Nobody played horribly. We hit some balls hard. We got some timely pitching. So it’s just one game, right?

For everyone who thought that there would be no math on opening day, you lose (and not just the game). How important is opening day to your season? One thing you know both the managers will say after the game: “It’s only one game.” The winning manager will add “but it’s always good to get off to a good start” and the losing manager will opine “but I saw some good things out there and we’ve got a long way to go.” Are they right? I took the 50 162-ish game seasons that the Braves have played since 1966, excluding last year and the strike years. I then ran a simple linear regression:

Wins = A + B x Opening_Day_Win

So to predict wins in a season, you start with A wins and then add B more wins if you win on Opening Day.
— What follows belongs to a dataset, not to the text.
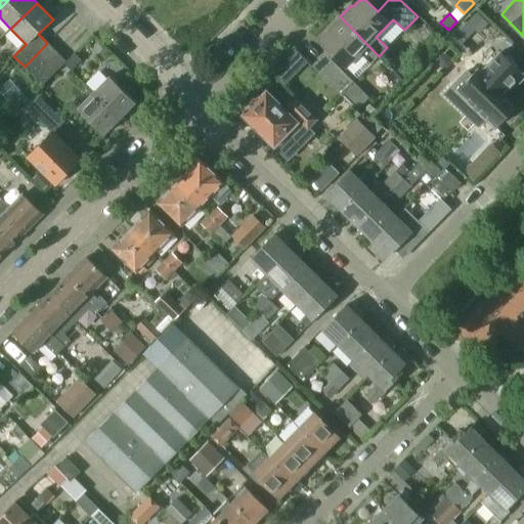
[(476,14),(467,24),(478,35),(487,26),(476,14)]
If an opening day win is “just another game,” you’d expect B to equal 1. When we do this, though, we get:

Wins = 79.8 + 7.9 x Opening_Day_Win

So an opening day win is apparently 8 times as important as a random win somewhere else in the season. I did not expect this at all. But then I did the analysis properly, and it turns out that this result is actually total random. April Fools. But when Brian Snitker says that today is just one game, you’ll now know he doesn’t “Trust The Science.”

Tomorrow off so Pablo can eat some cheesesteaks to recover his lost strength from his trot around the bases today. Charlie Morton against Zack Wheeler on Saturday. 161-1 is still a pretty good record.